# [SUPPLIED TEXT]
......

In the past decade, the number of subscribers to mobile and wireless communication services has grown at an exponential rate. Concurrently, emerging wireless devices have enabled new modes of communication beyond traditional cellular voice. However, to remain continually "connected," users face the frustrating task of manually coordinating a vast disarray of services, devices, and wireless technologies.
The goal of this project is to develop a platform for truly seamless communication throughout environments as fundamentally different as high-speed indoor wireless and conventional cellular systems. The investigators propose to design, build, and evaluate RENE (Rice Everywhere NEtwork), a multi-tier system that provides network- and application-level services using a single network interface card. The key innovations of the RENE project are as follows:
1. The design of an mNIC (multi-tier Network Interface Card), a novel network interface card that is reprogrammable on-the-fly to different physical- and network-layer standards. The mNIC will support soft handoffs, both horizontally within a tier and vertically among tiers, including transitions from a prototype 100 Mbps indoor wireless LAN protocol to commercial CDMA cellular standards.
2. The building of a proxy file system that enables seamless and consistent access to a user's home working environment, independent of the user's location or available network resources. The system will respond to changes in available capacity using transcoders, allow consistent reading and writing of files (even when transcoded), and facilitate network-awareness in unmodified applications.
3. The investigators will perform an extensive measurement and modeling study of proxy traffic using multi-fractal models. Using these results, policies will be devised which enable the proxy to make intelligent decisions on when and to what extent to transcode or store user data to best meet user performance objectives.
4. The development of a new coarse-grained approach to resource reservation and admission control that enables users to obtain predictable performance in multi-tier environments. The key technique is to abstract system resources into networks of virtual bottleneck cells such that by provisioning resources in the virtual cells, quality of service objectives can be satisfied in the actual system.
This research will be conducted in collaboration with Nokia and Texas Instruments in order to build a complete prototype implementation of the RENE system and demonstrate its capabilities.

......

# [DATASET EXTRACT]

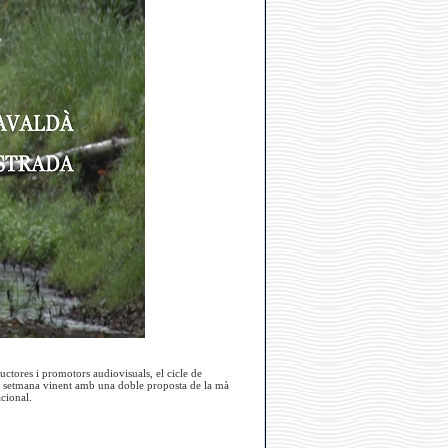
ctores i promotors audiovisuals, el cicle de
à la setmana vinent amb una doble proposta de la mà
cional.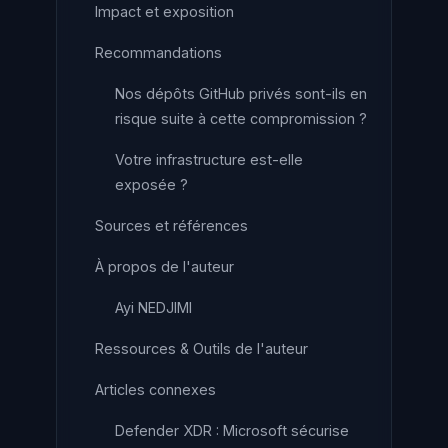
Impact et exposition
Recommandations
Nos dépôts GitHub privés sont-ils en
risque suite à cette compromission ?
Votre infrastructure est-elle
exposée ?
Sources et références
À propos de l'auteur
Ayi NEDJIMI
Ressources & Outils de l'auteur
Articles connexes
Defender XDR : Microsoft sécurise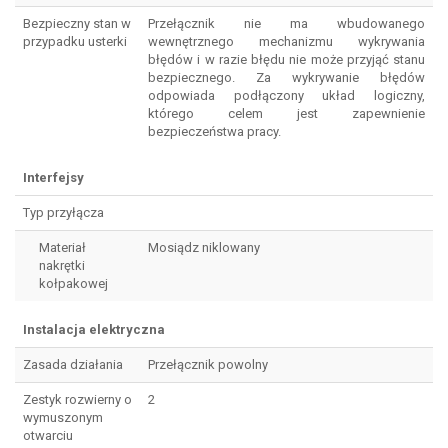
Bezpieczny stan w
Przełącznik nie ma wbudowanego
przypadku usterki
wewnętrznego mechanizmu wykrywania
błędów i w razie błędu nie może przyjąć stanu
bezpiecznego. Za wykrywanie błędów
odpowiada podłączony układ logiczny,
którego celem jest zapewnienie
bezpieczeństwa pracy.
Interfejsy
Typ przyłącza
Materiał
Mosiądz niklowany
nakrętki
kołpakowej
Instalacja elektryczna
Zasada działania
Przełącznik powolny
Zestyk rozwierny o
2
wymuszonym
otwarciu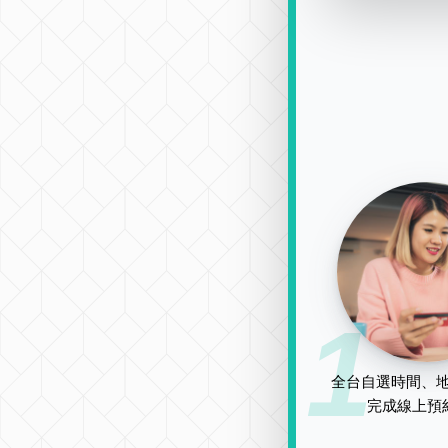
1
全台自選時間、地
完成線上預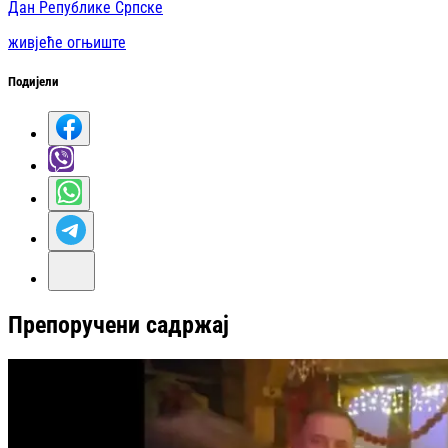
Дан Републике Српске
живјеће огњиште
Подијели
Препоручени садржај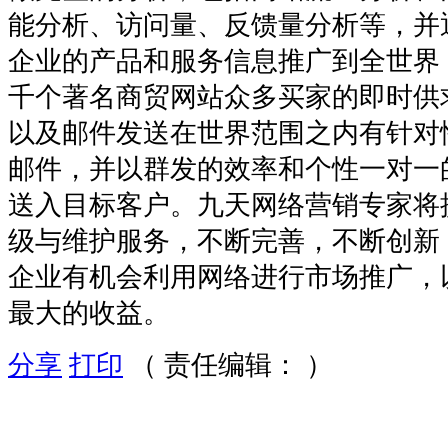
能分析、访问量、反馈量分析等，并
企业的产品和服务信息推广到全世界
千个著名商贸网站众多买家的即时供
以及邮件发送在世界范围之内有针对
邮件，并以群发的效率和个性一对一
送入目标客户。九天网络营销专家将
级与维护服务，不断完善，不断创新
企业有机会利用网络进行市场推广，
最大的收益。
分享
打印
（ 责任编辑： ）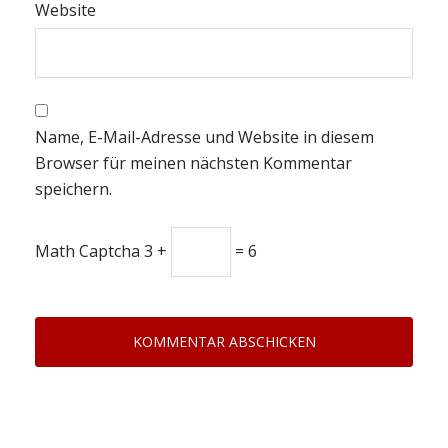
Website
Name, E-Mail-Adresse und Website in diesem
Browser für meinen nächsten Kommentar
speichern.
Math Captcha
3 +
= 6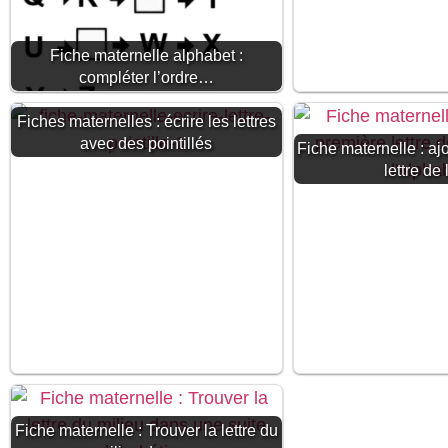
Fiche maternelle alphabet :
compléter l’ordre…
Fiches maternelles : écrire les lettres
avec des pointillés
Fiche maternelle : aj
lettre de
Fiche maternelle : Trouver la lettre du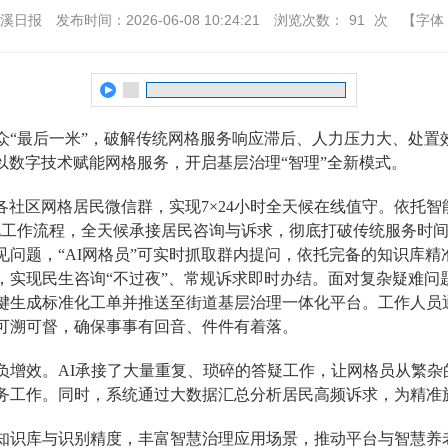
本溪日报
发布时间：2026-06-08 10:24:21
浏览次数：
91
次
【字体
众“最后一米”，破解传统网格服务响应滞后、人力压力大、处置
，以数字技术赋能网格服务，开启基层治理“智理”全新模式。
入各社区网格居民微信群，实现7×24小时全天候在线值守。依托
化工作流程，全天候承接居民咨询与诉求，彻底打破传统服务时
见问题，“AI网格员”可实时抓取群内提问，依托完备的知识库
，实现民生咨询“不过夜”、常规诉求即时办结。面对复杂疑难问
键生成标准化工单并推送至街道基层治理一体化平台。工作人员
可溯可督，确保事事有回音、件件有着落。
负增效。AI承接了大量重复、琐碎的答疑工作，让网格员从繁杂
务工作。同时，系统通过大数据汇总分析居民高频诉求，为精准
知识库与识别精度，丰富智慧治理应用场景，推动平台与智慧养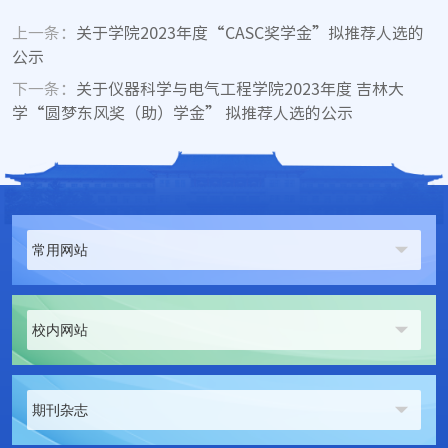
上一条：
关于学院2023年度“CASC奖学金”拟推荐人选的
公示
下一条：
关于仪器科学与电气工程学院2023年度 吉林大
学“圆梦东风奖（助）学金” 拟推荐人选的公示
常用网站
校内网站
期刊杂志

......

# [WORK REQUEST 1]
Decide whether each statement agrees with the RENE project description, answering yes or no and quoting the words that settle it: (a) The mNIC will support soft handoffs only within a single tier. (b) The research will be carried out together with Nokia and Texas Instruments. (c) The study of proxy traffic will rely on multi-fractal models.
# [WORK REQUEST 2]
Retype the portion of the RENE project description between "In the past" and "and wireless technologies.", inclusive.
# [WORK REQUEST 3]
According to the RENE project description, what is the full name behind the acronym RENE?
The material comes from a source separate from the RENE project description.

# [ANSWER 1]
(a) No: "both horizontally within a tier and vertically among tiers"
(b) Yes: "This research will be conducted in collaboration with Nokia and Texas Instruments"
(c) Yes: "an extensive measurement and modeling study of proxy traffic using multi-fractal models"

# [ANSWER 2]
In the past decade, the number of subscribers to mobile and wireless communication services has grown at an exponential rate. Concurrently, emerging wireless devices have enabled new modes of communication beyond traditional cellular voice. However, to remain continually "connected," users face the frustrating task of manually coordinating a vast disarray of services, devices, and wireless technologies.

# [ANSWER 3]
Rice Everywhere NEtwork.